Engineered brain tissue
Borrowing from microfabrication techniques used in the semiconductor industry, MIT and Harvard Medical School (HMS) engineers have developed what they say is a simple and inexpensive way to create three-dimensional brain tissues in a lab dish.
The technique yields tissue constructs that closely mimic the cellular composition of those in the living brain, the researchers said, which allows scientists to study how neurons form connections and to predict how cells from individual patients might respond to different drugs and paves the way for developing bioengineered implants to replace damaged tissue for organ systems.
Although researchers have had some success growing artificial tissues such as liver or kidney, the brain presents some unique challenges such as the spatial heterogeneity — there are so many kinds of cells, and they have intricate wiring.
Brain tissue includes many types of neurons, including inhibitory and excitatory neurons, as well as supportive cells such as glial cells. All of these cells occur at specific ratios and in specific locations. To mimic this architectural complexity in their engineered tissues, the researchers embedded a mixture of brain cells taken from the primary cortex of rats into sheets of hydrogel. They also included components of the extracellular matrix, which provides structural support and helps regulate cell behavior.
Those sheets were then stacked in layers, which can be sealed together using light to crosslink hydrogels. By covering layers of gels with plastic photomasks of varying shapes, the researchers could control how much of the gel was exposed to light, thus controlling the 3-D shape of the multilayer tissue construct.
This type of photolithography is also used to build integrated circuits onto semiconductors — a process that requires a photomask aligner machine, which costs tens of thousands of dollars. However, the team developed a much less expensive way to assemble tissues using masks made from sheets of plastic, similar to overhead transparencies, held in place with alignment pins.
The researchers believe this system is the first that includes all of the necessary features for building useful 3-D tissues: It is inexpensive, precise, and allows complex patterns to be generated. Many people could easily use this method for creating heterogeneous, complex gel structures.
Subatomic breakthrough for quantum computing
In what they say is a key step toward building a machine that promises to revolutionize computing, Princeton researchers have developed a method that they say could quickly and reliably transmit information through a computer using the power of subatomic particles. The finding could eventually allow engineers to build a working quantum computer. By using principles radically different from classical physics, quantum computers would allow mathematicians to solve problems impossible to approach with standard computers: factoring immense numbers, cracking codes or simulating molecular behavior.
Quantum computers take advantage of the strange behaviors of subatomic particles like electrons. By harnessing electrons as they spin, scientists could use the particles to form the basis for a new type of computing. The problem, though, is that these incredibly tiny electrons are hard to control. So far, scientists have only been able to harness extremely small numbers of them. But in a recent series of experiments, the Princeton team demonstrated a new approach that could eventually allow engineers to build quantum computers consisting of millions of quantum bits, or qubits.

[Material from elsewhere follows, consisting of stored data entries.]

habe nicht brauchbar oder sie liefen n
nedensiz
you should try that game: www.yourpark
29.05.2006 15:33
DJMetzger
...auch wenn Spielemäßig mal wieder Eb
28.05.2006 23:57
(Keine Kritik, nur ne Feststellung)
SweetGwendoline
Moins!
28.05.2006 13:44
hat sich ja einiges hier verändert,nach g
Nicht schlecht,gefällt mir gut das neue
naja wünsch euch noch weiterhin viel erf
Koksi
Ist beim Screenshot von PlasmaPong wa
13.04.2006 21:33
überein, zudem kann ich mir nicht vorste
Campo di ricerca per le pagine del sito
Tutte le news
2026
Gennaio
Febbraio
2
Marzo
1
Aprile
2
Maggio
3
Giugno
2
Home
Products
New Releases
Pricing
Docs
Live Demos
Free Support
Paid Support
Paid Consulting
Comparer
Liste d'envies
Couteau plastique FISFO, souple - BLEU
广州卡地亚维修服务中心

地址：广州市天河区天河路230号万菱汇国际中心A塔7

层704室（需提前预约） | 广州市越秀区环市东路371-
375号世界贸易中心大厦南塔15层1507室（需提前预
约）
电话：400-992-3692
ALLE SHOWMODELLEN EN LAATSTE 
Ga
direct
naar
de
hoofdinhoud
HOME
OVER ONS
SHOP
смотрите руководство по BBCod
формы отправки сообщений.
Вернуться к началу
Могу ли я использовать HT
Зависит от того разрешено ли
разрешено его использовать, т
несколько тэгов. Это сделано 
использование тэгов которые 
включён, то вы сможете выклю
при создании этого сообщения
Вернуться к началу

The quest in quantum computing today is trying to build a larger system. To transfer information, the researchers used a stream of microwave photons to analyze a pair of electrons trapped in a tiny cage called a quantum dot. The “spin state” of the electrons — information about how they are spinning — serves as the qubit, a basic unit of information. The microwave stream allows the scientists to read that information.
Diamonds for nanomanufacturing
One of the most promising innovations of nanotechnology has been the ability to perform rapid nanofabrication using nanometer-scale tips and heating those tips can increase fabrication speeds. At the same time, high speed and high temperature have been known to blunt their atomically sharp points. However, research conducted by the University of Illinois, the University of Pennsylvania and Advanced Diamond Technologies has created a new type of nano-tip for thermal processing, made entirely made out of diamond.
Researchers have been imaging nanoscale objects with atomic force microscopes for two decades, which use nanometer-scale tips to feel the push and pull of individual atomic forces. Researchers have also been interested in using these tips to etch surfaces or deposit materials in nano-manufacturing processes, but one of the key challenges has been the reliability of the tips, especially with performing nano-writing on hard, semiconductor surfaces.
Using a process known as reactive ion etching, the researchers were able to create a new kind of diamond tip that is much more resistant to wear and heat than its silicon counterparts.
The robustness of these diamond-based probes under such harsh conditions — high temperatures and stresses in an oxidizing environment — exceeds anything the researchers had seen with other atomic force microscope probes. Being able to heat the tips without their degrading opens up the possibility for using them in new manufacturing processes.
To prove its robustness, the researchers scanned the 10-nanometer diamond tip over a surface for a distance of more than 1.2 meters and showed that it experienced essentially no wear over that distance. The scan distance is equal to 100 million times the size of the tip, which is equivalent of a person walking around the circumference of the earth four times, and doing so with no measurable wear.
The researchers believe that the new tip’s durability combined with the multifunctionality of a thermal probe will open up new applications for atomic force microscopes.